I don't know about you, but I find that remarkably well said.
The process was described by some as gradual, but one faculty member deemed it a “tsunami” of religious art that appeared in classrooms over winter break. And while most discussions on this matter have been private, opinions seem to run the gamut.
In a statement provided through Dunn [the PR manager for the university], Rev. T. Frank Kennedy, chair of the committee on Christian Art, wrote: “I suppose a question might be posed to Boston College as to what purpose this Christian Art serves? In a world that is pretty successfully driven by media (imagery), ours is a response that seeks to pose the age-old invitation of Christ to enter into love--a love that is made perfect in its unselfishness.
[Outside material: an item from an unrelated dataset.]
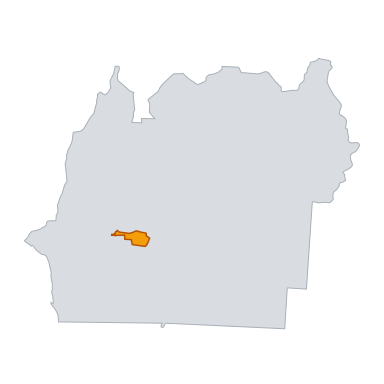 Atbara, River Nile, Sudan shown in context, rotated 181°
{"feature_id": "16777658B19107068109893", "entity_name": "Atbara", "entity_type": "district", "adm_level": 2, "iso_a3": "SDN", "parent_name": "Sudan", "parent_adm1": "River Nile", "projection": "albers", "projection_center": [33.305, 17.884], "detail": "fine", "context": "in_parent", "style": "filled", "palette": "amber", "viewbox_px": 384, "rotation_deg": 181, "n_neighbors": 0, "source": "geoboundaries", "source_scale": "gbopen_adm2", "svg_char_len": 4640}
<svg xmlns="http://www.w3.org/2000/svg" viewBox="0 0 384 384"><g transform="rotate(181 192 192)"><path d="M271.1,316.4L267.3,316.4L266.9,315.5L266.9,313.1L267.4,311.2L268.7,308.3L268.4,306.7L268.6,304.4L267.6,301.8L258.5,294.3L256.7,292.3L251.8,290.4L252.6,288.2L250.7,272.9L251.7,271.1L251.9,268.4L251.9,266.0L253.1,262.1L253.2,260.4L243.6,260.3L243.5,262.0L243.9,263.9L243.9,264.6L230.5,264.6L235.9,270.7L236.1,273.3L235.8,276.6L235.8,278.8L236.1,280.1L237.5,282.8L237.5,283.3L237.1,284.0L227.5,292.0L225.9,295.7L224.6,297.6L221.8,300.9L213.0,309.3L211.5,309.9L204.9,310.1L204.2,310.3L203.7,310.7L203.4,310.6L197.7,305.5L188.3,299.3L181.9,302.3L180.1,303.4L180.0,306.4L179.0,307.8L177.3,309.4L172.6,310.3L170.1,311.2L167.1,312.7L164.2,315.4L164.0,316.8L164.3,318.1L148.0,317.6L147.0,316.6L144.7,312.0L143.1,312.2L128.3,311.2L126.2,311.6L121.9,313.3L119.8,313.6L117.6,312.6L110.2,303.4L108.5,302.3L106.8,300.1L105.2,299.1L104.7,298.4L104.6,297.4L104.7,295.5L104.2,294.2L103.0,293.9L92.5,295.5L91.0,295.3L88.8,295.5L88.0,295.9L87.1,297.0L86.8,299.4L86.5,300.6L85.7,301.9L82.5,304.8L81.8,306.1L81.8,309.5L81.5,311.1L81.1,311.9L79.7,313.1L79.2,313.8L78.5,318.0L76.7,320.6L76.3,321.4L76.1,323.3L75.8,323.8L71.0,325.1L69.2,325.9L68.0,327.3L67.7,327.9L65.7,327.3L63.2,326.8L58.2,326.1L56.3,325.3L55.4,324.3L55.9,321.7L55.4,321.1L54.6,320.6L54.1,319.5L54.3,318.2L57.1,315.3L57.7,313.8L58.8,306.3L58.7,304.0L56.9,299.7L52.5,292.2L51.5,290.7L45.9,284.4L45.2,283.5L44.0,280.9L45.8,275.5L46.0,274.0L45.7,272.4L44.3,271.1L43.0,270.9L41.3,269.3L40.2,268.6L39.3,267.2L38.7,265.3L39.6,258.8L39.3,258.0L37.8,257.6L37.5,257.1L37.6,255.9L37.0,252.1L36.3,249.0L36.9,247.3L35.8,244.9L33.5,243.8L28.7,244.3L27.3,244.1L26.3,243.6L25.7,242.7L25.4,241.7L25.8,240.2L27.3,237.5L29.1,235.3L32.6,233.4L33.5,232.4L34.1,231.2L34.3,229.8L34.1,228.3L33.8,226.9L33.0,225.0L32.2,222.9L32.2,221.4L32.7,220.4L33.7,219.3L37.2,217.0L40.7,215.2L41.3,214.6L41.1,213.7L39.6,212.0L39.4,208.7L38.6,206.5L40.4,204.9L41.7,204.3L43.7,203.9L44.6,203.3L44.9,201.9L44.9,200.6L45.6,199.7L46.7,197.7L47.5,196.8L50.2,194.6L50.9,193.1L51.1,191.6L50.7,187.0L52.3,185.2L54.2,183.7L57.0,184.0L61.2,183.9L64.1,183.4L66.2,183.5L70.8,184.6L71.3,184.2L71.6,183.1L75.9,96.9L94.9,97.8L95.1,97.6L96.9,56.9L215.4,60.3L216.4,60.1L218.3,56.3L219.1,56.1L220.3,56.3L220.7,57.2L219.7,60.3L323.2,59.8L323.5,64.4L324.4,68.2L327.5,73.4L330.0,76.2L331.0,77.8L331.1,78.5L331.0,79.2L330.2,78.4L328.9,77.9L328.8,80.4L329.5,85.5L330.6,89.1L329.9,92.4L330.1,98.0L331.6,104.7L331.4,109.0L333.8,119.0L336.1,124.5L337.3,125.9L338.6,126.6L341.2,127.0L344.9,129.7L348.0,132.6L349.1,134.2L350.5,135.8L351.5,135.5L352.1,135.0L353.1,136.4L357.9,139.3L358.6,140.6L357.0,142.0L355.1,144.4L354.2,146.7L353.7,147.4L352.2,148.8L351.9,149.4L351.3,149.9L350.5,149.9L348.9,150.7L347.5,150.5L346.0,151.0L345.5,151.5L344.3,152.0L342.8,152.3L340.4,154.1L338.3,155.1L337.5,155.9L336.5,159.6L335.7,160.5L332.5,160.7L331.0,161.0L328.9,160.7L327.8,160.8L327.6,161.5L327.3,164.7L327.4,166.1L325.6,169.7L326.3,176.4L324.6,181.5L324.4,182.6L322.7,186.6L321.9,188.1L319.8,195.6L318.9,197.9L317.1,200.4L319.3,218.2L317.8,223.8L318.0,226.7L316.9,231.2L316.0,233.2L314.6,235.7L313.5,238.5L312.5,242.1L311.9,249.0L311.5,249.6L305.8,250.6L304.0,251.1L302.8,251.8L301.3,253.6L298.4,258.5L296.9,261.4L294.5,265.5L291.8,268.4L291.2,269.8L290.7,272.4L289.7,276.5L288.8,279.4L289.0,281.8L288.1,285.8L288.3,287.8L287.3,288.9L286.0,290.0L285.1,290.2L281.0,287.6L278.2,289.4L276.4,292.1L275.0,294.7L275.9,300.4L275.8,301.6L275.4,302.9L272.7,308.4L272.0,311.0L271.1,315.3L271.1,316.4Z" fill="#d9dde1" stroke="#a8b0b8" stroke-width="1"/><path d="M271.5,148.2L271.5,147.3L269.4,147.4L269.0,147.4L268.8,147.4L268.7,147.4L268.3,147.4L268.3,147.2L268.2,147.0L268.1,146.9L267.8,147.1L267.6,147.3L265.0,147.4L258.6,147.6L258.4,143.6L251.9,143.3L250.8,138.4L240.6,137.1L238.0,136.8L237.8,136.8L237.4,137.1L236.6,138.0L236.2,138.7L236.2,138.8L236.0,139.2L235.9,139.3L235.7,139.6L235.5,140.1L235.1,140.9L235.0,141.4L234.8,141.8L234.6,142.3L234.3,143.1L234.2,143.4L234.1,143.6L233.9,144.1L233.7,144.6L233.6,145.0L233.8,145.3L236.9,147.4L237.1,150.0L238.2,150.2L239.9,150.5L242.3,151.0L247.1,152.2L251.1,150.3L254.3,149.5L255.7,149.7L263.7,150.6L265.4,151.6L265.6,152.0L265.8,152.3L266.0,152.3L266.1,152.2L266.2,151.9L266.1,151.7L266.3,151.6L266.5,151.4L267.0,151.4L267.2,151.2L267.6,150.9L267.8,150.7L268.0,150.1L268.3,149.7L268.3,149.4L268.3,149.2L268.2,149.0L268.2,148.9L268.3,148.8L268.5,148.8L268.8,148.8L269.0,148.7L269.3,148.7L269.5,148.6L269.6,148.4L269.8,148.1L270.7,148.2L271.4,148.2L271.5,148.2Z" fill="#f59e0b" stroke="#b45309" stroke-width="1.5"/></g></svg>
John Paul II spoke of the crucifix on September 15, 2002 saying ‘It is the sign of God, who has compassion on us, who accepts human weakness, who opens to us all, to one another, and therefore creates the relation of fraternity.’ The Pope also went on to say that though this symbol has been abused in history, it is the Christian’s duty to reclaim that symbol as an invitation to love. An invitation to love, and an invitation to faith is exactly that, an invitation. One is not required to respond, one can decline, and one can have many reasons for declining the invitation, but to imply that a Jesuit and Catholic university is not free to offer this invitation is simply an impossibility.”